С грустью и тревогой наблюдали Яким и его друзья за первыми вестниками разлада. Вот один из дедов всковырял под широким — в три створки — окном клочок земли, огородил его, и зацвели рыжие подсолнухи, алые помидоры, табак-маньчжурка и еще какие-то зеленя. За дедом последовала тетка Козубенчиха, жена бригадира, сварливая, неуживчивая баба. Та собственноручно соорудила, впритык к торцовой стене жилого дома, глинобойную клетушку и водворила в нее купленного на базаре подсвинка. Нет-нет да и вспыхивали небольшие поначалу свары: кто возмущался, что его сосед работает меньше, а получает вровень с другими; кто шумел про Козубенчиху, которая, мол, целый день только тем и занята, что «демонстрирует из дома в дом», а на ферме, по ее недогляду, «идет форменный хавос».
Не раз злые языки корили Якима за то, что не сумел вовлечь своего отца в коммуну. Яким страдал из-за отцовского упорства, убеждал сколько раз, просил войти в его положение, сердился иногда, но ничего поделать не мог. Единственно, что удалось Якиму, это перетащить к себе Семена.
Федос ходил в гости к Якиму, присматривался к жизни коммунаров, одно принимал, другое отвергал. Многое нравилось Федосу, но многое считал он досадной непродуманностью. И будучи человеком резким в суждениях, Федос начистоту выкладывал Якиму все, что примечал. Особенно осуждал он равенство между лодырями и тружениками. Не все было правильным в откровенных словах Федоса, но говорил он их от чистого сердца, не привыкши кривить душой. И потому-то кровной обидой посчитал Федос необдуманные, жестокие слова Якима, назвавшего однажды отца кулацким подпевалой. С той поры Федос не казал глаз в «Звезду», не будучи в силах простить Якиму оскорбления.
Федосу не хотелось встречаться с Якимом и сейчас. Он не сомневался, что сын начнет отговаривать от поездки и вряд ли одобрит решение насчет Семена.

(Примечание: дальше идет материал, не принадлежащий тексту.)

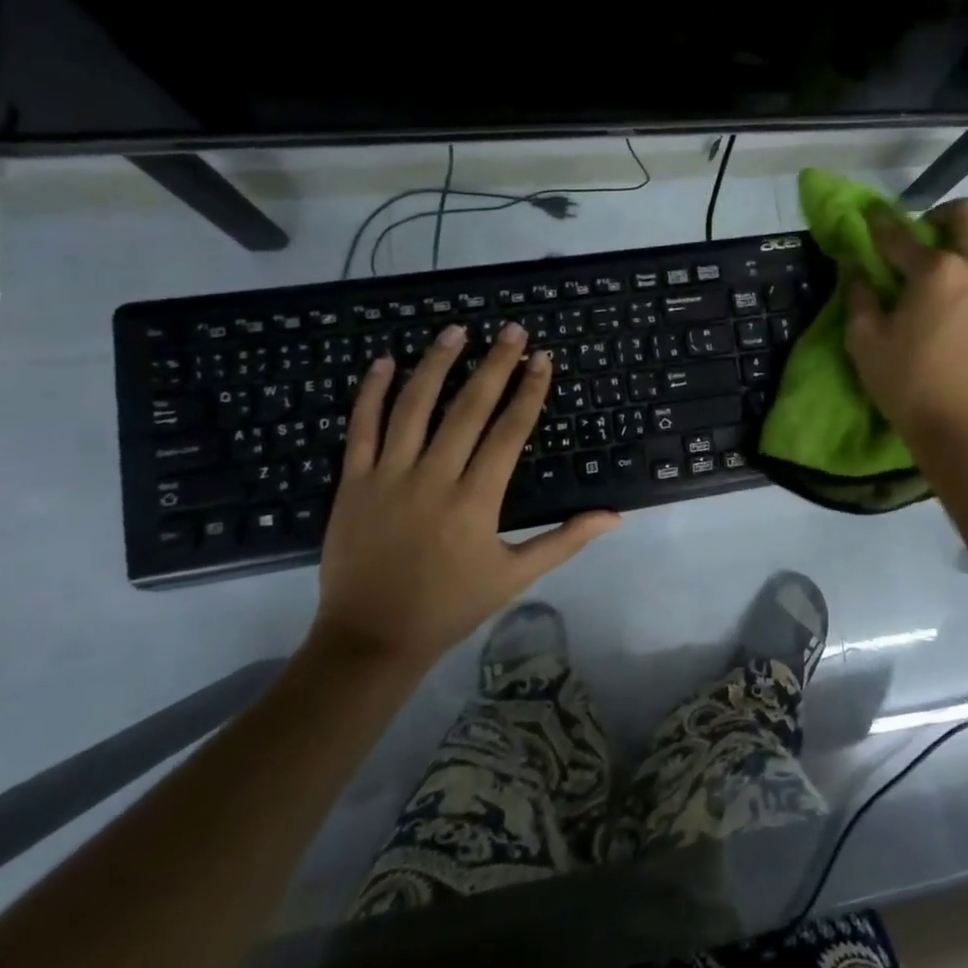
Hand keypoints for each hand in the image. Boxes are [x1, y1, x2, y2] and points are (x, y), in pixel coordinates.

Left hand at [310, 324, 619, 666]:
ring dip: (437, 364)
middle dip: (494, 364)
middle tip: (511, 330)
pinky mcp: (353, 482)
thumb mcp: (516, 577)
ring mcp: (388, 476)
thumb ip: (565, 540)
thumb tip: (615, 516)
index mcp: (475, 501)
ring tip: (457, 331)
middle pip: (468, 408)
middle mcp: (434, 478)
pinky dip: (372, 392)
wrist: (371, 638)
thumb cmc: (451, 605)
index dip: (529, 392)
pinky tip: (386, 361)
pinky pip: (361, 428)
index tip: (542, 359)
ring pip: (414, 407)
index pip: (509, 432)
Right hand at [845, 198, 967, 444]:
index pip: (900, 235)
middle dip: (940, 217)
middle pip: (967, 214)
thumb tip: (859, 272)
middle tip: (923, 240)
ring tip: (959, 265)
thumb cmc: (910, 385)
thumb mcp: (866, 343)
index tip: (871, 220)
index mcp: (935, 271)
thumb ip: (860, 299)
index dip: (880, 225)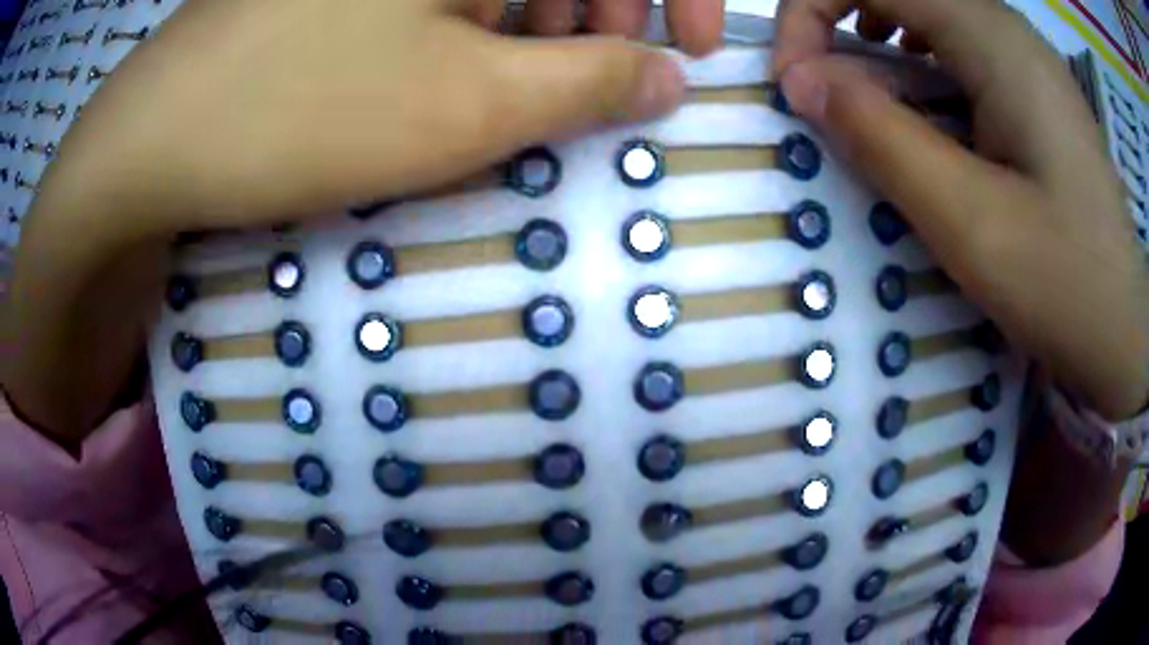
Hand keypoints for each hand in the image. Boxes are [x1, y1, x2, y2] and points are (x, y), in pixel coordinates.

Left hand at [2, 0, 687, 443]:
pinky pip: (453, 7)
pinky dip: (482, 39)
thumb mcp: (470, 102)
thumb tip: (671, 77)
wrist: (173, 139)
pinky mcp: (359, 5)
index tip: (703, 52)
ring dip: (544, 39)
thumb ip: (589, 80)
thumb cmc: (311, 110)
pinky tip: (465, 85)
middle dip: (612, 21)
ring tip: (524, 103)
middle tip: (609, 88)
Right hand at [774, 0, 1148, 420]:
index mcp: (993, 38)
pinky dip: (919, 63)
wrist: (1125, 333)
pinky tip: (928, 109)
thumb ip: (881, 136)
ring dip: (878, 41)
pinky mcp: (1034, 87)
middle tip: (824, 92)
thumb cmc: (1064, 284)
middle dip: (837, 22)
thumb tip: (803, 80)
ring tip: (871, 98)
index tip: (796, 84)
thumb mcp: (969, 221)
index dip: (810, 12)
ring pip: (925, 12)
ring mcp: (1024, 56)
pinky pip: (958, 44)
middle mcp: (1006, 27)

Яким был дома. Он сидел на табуретке, посреди комнаты, одетый в старенькую шинелишку, в буденовке с выцветшей суконной звездой, и сосредоточенно перебирал какие-то лохматые бумаги в разбухшей, потертой полевой сумке. Семен стоял на коленях перед крохотной печуркой в одну конфорку и напичкивал прожорливую топку янтарной соломой, ворох которой лежал перед самой дверцей. Перешагнув через соломенную горку, Федос сел на скамью, снял рукавицы, задубевшие от мороза, хлопнул ими одна об другую, положил рядом с собой и только тогда сказал, откашлявшись:
— Ну, здравствуйте, что ли!..
Яким обернулся на голос. По Якимову лицу Федос понял, что сын рад его приходу. Яким встал, поздоровался с отцом за руку, потом хитровато подмигнул синим, как у отца, глазом и пошел в другую комнату. Возвратился оттуда с бутылкой водки, подкрашенной свекольным соком, и с голубой эмалированной кружкой в руках. Поставил холостяцкое угощение на стол, достав из шкафчика кусок сала, огурцы, мед.
— С холодку, батя, угощайся. Чем богаты…
Федос поглядел на одну кружку, спросил:
— А сам-то что? Не потребляешь больше?
— Не могу, батя. В райком собрался. Нельзя. Дела, все такое…
Отхлебнув добрый глоток, Федос поинтересовался:
— Дела, поди, секретные? Партейные?
Яким застегнул сумку, повесил ее на плечо, скрутил на дорогу цигарку.
— Дела известные, — ответил он Федосу. — Переводим коммуну на артель. Слыхал уж, наверно… Ну, и насчет кулаков кое-что…
Газеты с напечатанным в них примерным Уставом сельскохозяйственной артели были последней почтой Федоса. Он доставил их с поезда в отдел связи, а на другой день уволился. Дома, на досуге, по складам — ликбезной грамоты не очень хватало — перечитал несколько раз Устав. «Моя, выходит, правда была. Вот ведь партия большевицкая то же самое говорит насчет коммуны. Поспешил Яким с этим делом, поспешил…» Федос торжествовал, что получилось, как он и чувствовал. «Пусть теперь Якимка мучается за кулацкого подпевалу», — мстительно думал Федос, вспоминая обиду.
Но сейчас он молчал, ровно бы ничего не случилось, и ждал ухода Якима: в его отсутствие бесхлопотнее было объявить Семену о поездке. Однако и Яким, словно предчувствуя что-то, не торопился уходить.